:: Text for analysis ::
5.3 Install or upgrade Agent

helm upgrade --install datadog-agent datadog/datadog \
  -n datadog \
  -f datadog-values.yaml

Verify:

kubectl -n datadog get pods
kubectl -n datadog get ds
kubectl -n datadog get deploy

Expected resources:

datadog-agent DaemonSet
datadog-cluster-agent Deployment

6. Add unified service tags to your application

This is the most important part for relationship-building.

Every application Deployment should have:

env
service
version

Example:

apiVersion: apps/v1
kind: Deployment
metadata:
  name: checkout-api
  namespace: prod
  labels:
    tags.datadoghq.com/env: "prod"
    tags.datadoghq.com/service: "checkout-api"
    tags.datadoghq.com/version: "1.8.4"
spec:
  replicas: 3
  selector:
    matchLabels:
      app: checkout-api
  template:
    metadata:
      labels:
        app: checkout-api
        tags.datadoghq.com/env: "prod"
        tags.datadoghq.com/service: "checkout-api"
        tags.datadoghq.com/version: "1.8.4"
      annotations:
        admission.datadoghq.com/enabled: "true"
        ad.datadoghq.com/checkout-api.logs: '[{"source":"java","service":"checkout-api"}]'
    spec:
      containers:
        - name: checkout-api
          image: myrepo/checkout-api:1.8.4
          env:
            - name: DD_ENV
              valueFrom:
                fieldRef:
                  fieldPath: metadata.labels['tags.datadoghq.com/env']

            - name: DD_SERVICE
              valueFrom:
                fieldRef:
                  fieldPath: metadata.labels['tags.datadoghq.com/service']

            - name: DD_VERSION
              valueFrom:
                fieldRef:
                  fieldPath: metadata.labels['tags.datadoghq.com/version']

            - name: DD_ENTITY_ID
              valueFrom:
                fieldRef:
                  fieldPath: metadata.uid

            - name: DD_TRACE_AGENT_URL
              value: "unix:///var/run/datadog/apm.socket"

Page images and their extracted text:

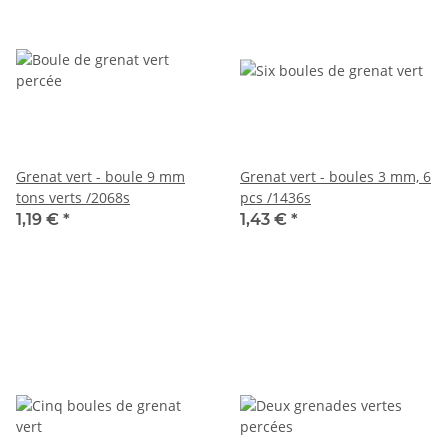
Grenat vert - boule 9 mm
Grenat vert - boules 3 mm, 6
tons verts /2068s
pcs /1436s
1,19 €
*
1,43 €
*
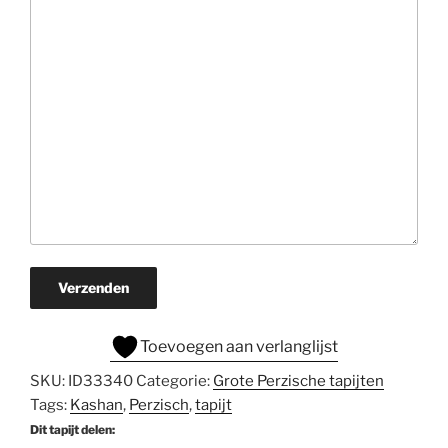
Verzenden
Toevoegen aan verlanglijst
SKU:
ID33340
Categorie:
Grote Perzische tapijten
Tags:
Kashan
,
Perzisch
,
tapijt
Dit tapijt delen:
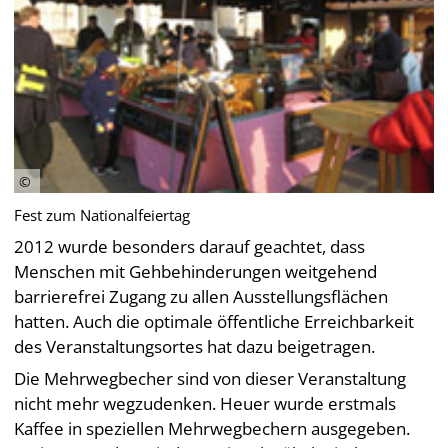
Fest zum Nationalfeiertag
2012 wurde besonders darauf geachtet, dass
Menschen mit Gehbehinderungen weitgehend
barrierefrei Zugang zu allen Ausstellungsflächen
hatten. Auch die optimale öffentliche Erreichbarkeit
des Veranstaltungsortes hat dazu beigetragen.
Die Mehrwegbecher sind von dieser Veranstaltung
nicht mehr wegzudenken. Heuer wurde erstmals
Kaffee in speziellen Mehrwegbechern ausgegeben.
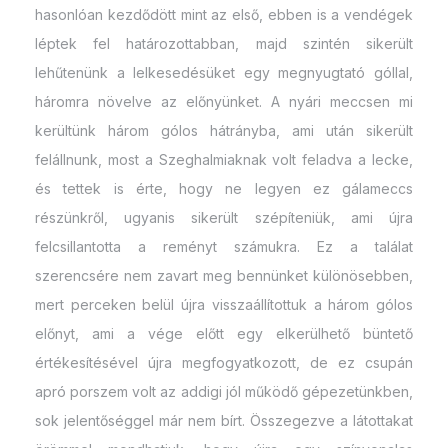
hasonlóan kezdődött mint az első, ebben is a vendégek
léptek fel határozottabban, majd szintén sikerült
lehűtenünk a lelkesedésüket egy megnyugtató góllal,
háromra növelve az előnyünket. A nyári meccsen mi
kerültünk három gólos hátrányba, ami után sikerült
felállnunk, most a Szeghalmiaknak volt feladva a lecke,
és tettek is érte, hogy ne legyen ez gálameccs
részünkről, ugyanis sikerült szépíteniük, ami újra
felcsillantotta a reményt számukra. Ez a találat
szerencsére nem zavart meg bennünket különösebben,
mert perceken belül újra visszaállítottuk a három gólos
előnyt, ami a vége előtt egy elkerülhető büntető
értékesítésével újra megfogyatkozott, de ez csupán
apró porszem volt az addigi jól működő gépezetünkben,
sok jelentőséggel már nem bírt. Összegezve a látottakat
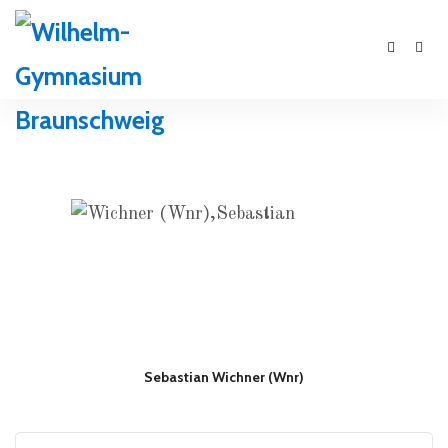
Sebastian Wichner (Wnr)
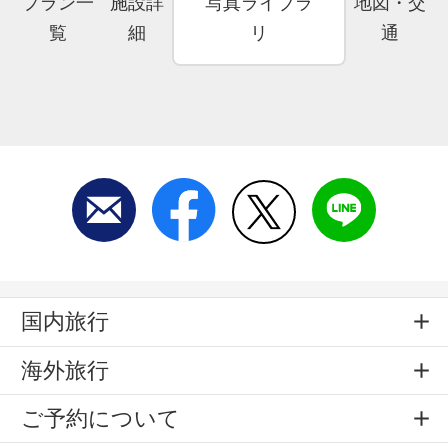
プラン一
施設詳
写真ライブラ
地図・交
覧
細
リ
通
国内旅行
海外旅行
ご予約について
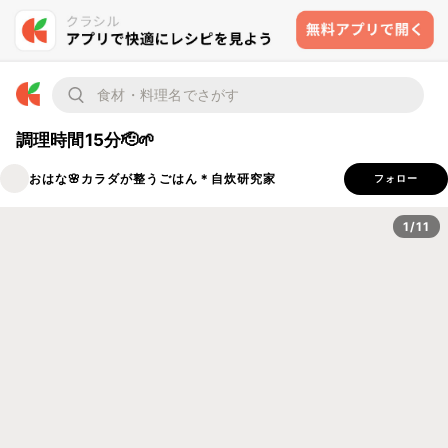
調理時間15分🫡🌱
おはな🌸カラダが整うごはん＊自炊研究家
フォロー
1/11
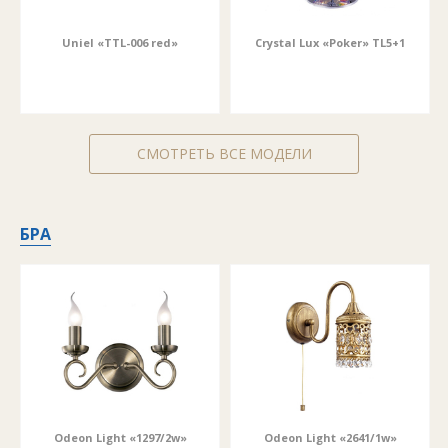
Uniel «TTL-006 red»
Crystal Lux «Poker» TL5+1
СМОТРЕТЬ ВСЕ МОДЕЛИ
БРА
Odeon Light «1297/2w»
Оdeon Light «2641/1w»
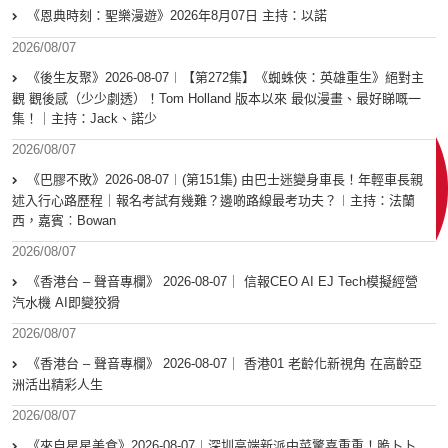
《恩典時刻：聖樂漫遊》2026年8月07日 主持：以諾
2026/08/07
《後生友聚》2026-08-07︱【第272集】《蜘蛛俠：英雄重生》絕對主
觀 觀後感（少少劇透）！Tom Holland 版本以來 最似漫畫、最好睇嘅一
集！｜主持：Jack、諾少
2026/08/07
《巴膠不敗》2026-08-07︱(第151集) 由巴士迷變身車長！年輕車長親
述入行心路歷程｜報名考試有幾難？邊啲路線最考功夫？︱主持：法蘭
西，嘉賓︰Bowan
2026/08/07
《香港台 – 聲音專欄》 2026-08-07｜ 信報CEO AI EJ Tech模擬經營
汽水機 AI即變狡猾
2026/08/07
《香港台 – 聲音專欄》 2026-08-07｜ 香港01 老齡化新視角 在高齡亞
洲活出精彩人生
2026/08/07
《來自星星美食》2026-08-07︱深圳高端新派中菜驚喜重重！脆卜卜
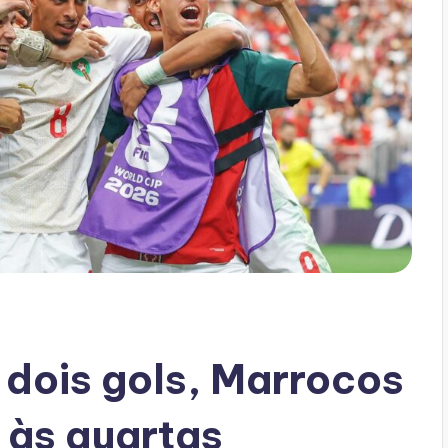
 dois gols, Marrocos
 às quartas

:: What you will do ::
1. Quote everything in the Datadog setup guide from "kubectl -n datadog get pods" down to "part for relationship-building.".
2. Extend the Datadog setup guide, picking up right after its last line.
None of the rows is required for this work.

:: Answers given ::
1.
kubectl -n datadog get pods
kubectl -n datadog get ds
kubectl -n datadog get deploy

Expected resources:

datadog-agent DaemonSet
datadog-cluster-agent Deployment

6. Add unified service tags to your application

This is the most important part for relationship-building.

2.
            - name: DOGSTATSD_SOCKET
              value: "/var/run/datadog/dsd.socket"

          volumeMounts:
            - name: datadog-socket
              mountPath: /var/run/datadog
              readOnly: true

      volumes:
        - name: datadog-socket
          hostPath:
            path: /var/run/datadog

Datadog’s Kubernetes unified service tagging documentation recommends applying tags.datadoghq.com/env, tags.datadoghq.com/service, and tags.datadoghq.com/version labels at the Deployment and pod template levels, and exposing them to the container as DD_ENV, DD_SERVICE, and DD_VERSION. (Datadog Monitoring)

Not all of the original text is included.